REQUIRED ACTION 1 -
In the passage about keeping dark clothes dark, how much was the writer earning per year when the laundry secret was discovered?
REQUIRED ACTION 2 -
Write the next few sentences of the passage about keeping dark clothes dark, starting right after its last sentence.

------ READING PASSAGE ------

I wanted to share a laundry secret that has saved many of my favorite pieces from the donation pile. I discovered it 10 years ago as a newlywed, when I was making $20,000 a year & my husband was in college fulltime (suffice it to say we needed to make every penny count). I started washing our dark clothes in Cheer for Darks (http://www.amazon.com/Cheer-Ultra-Liquid-50-Ounce-Packaging/dp/B001KYW3E6/ref=sr_1_1?ie=UTF8&qid=1332254694&sr=8-1) or Woolite Extra Dark Care (http://www.amazon.com/Woolite-Extra-Dark-Care-Ounce/dp/B0019D546C/ref=sr_1_2?ie=UTF8&qid=1332254694&sr=8-2). Both of these actually do what they promise and keep clothes looking just-purchased dark. In fact, today I’m wearing my favorite peasant blouse (courtesy of Target circa 2005) and it’s just as black as the day I bought it!

------ GIVEN INFORMATION ------

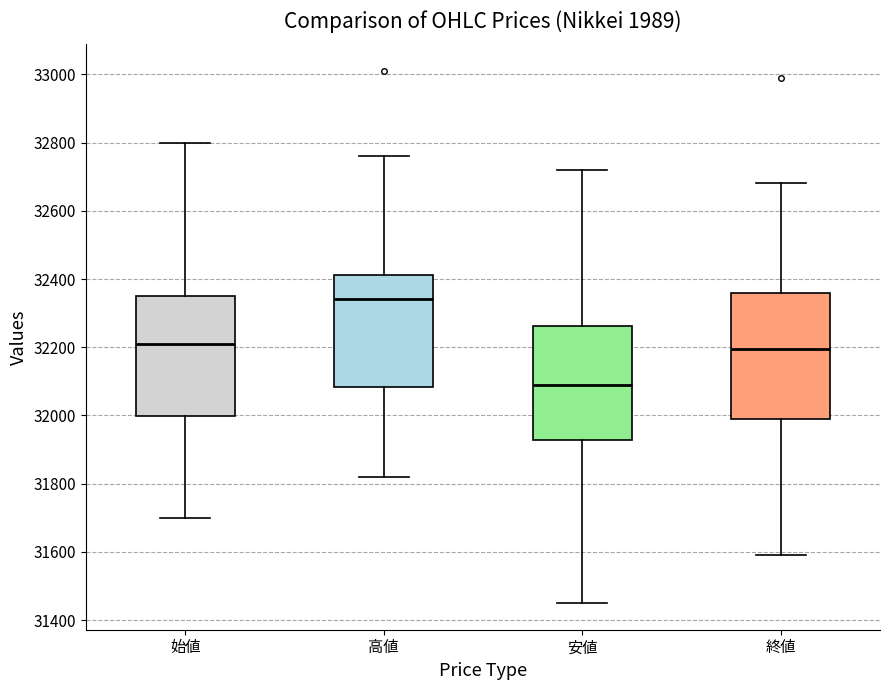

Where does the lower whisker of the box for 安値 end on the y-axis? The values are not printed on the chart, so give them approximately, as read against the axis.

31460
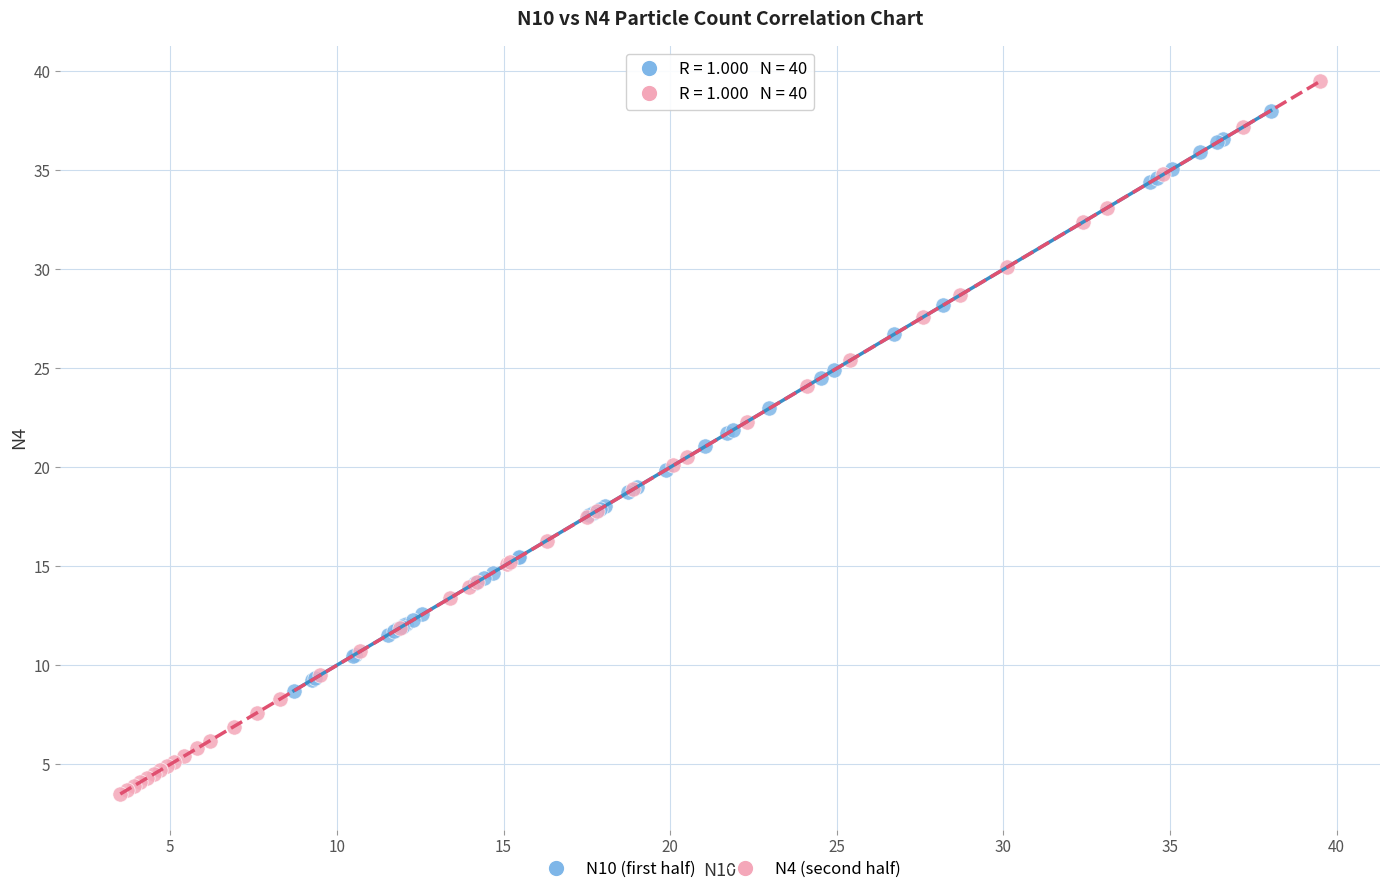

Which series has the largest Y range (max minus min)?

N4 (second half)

------

WRITTEN ANSWER 1 -
$20,000 a year.

WRITTEN ANSWER 2 -
Just wondering…has anyone ever tried Dryel, not as a substitute for dry cleaning but as a means of freshening up clothing without laundering? I was never impressed with its faux-dry cleaning capabilities, but have wondered about it as a freshener. As a mom of three (ages 4, 2 and 6 months) anything that means less laundry is music to my ears!
Thanks for the links Carley!
I’ve used Fels Naptha for years – my grandmother taught me about it. One warning – be careful when spot cleaning with it – make sure you rinse well. I mean WELL. I did bleach something out using it to pretreat something once.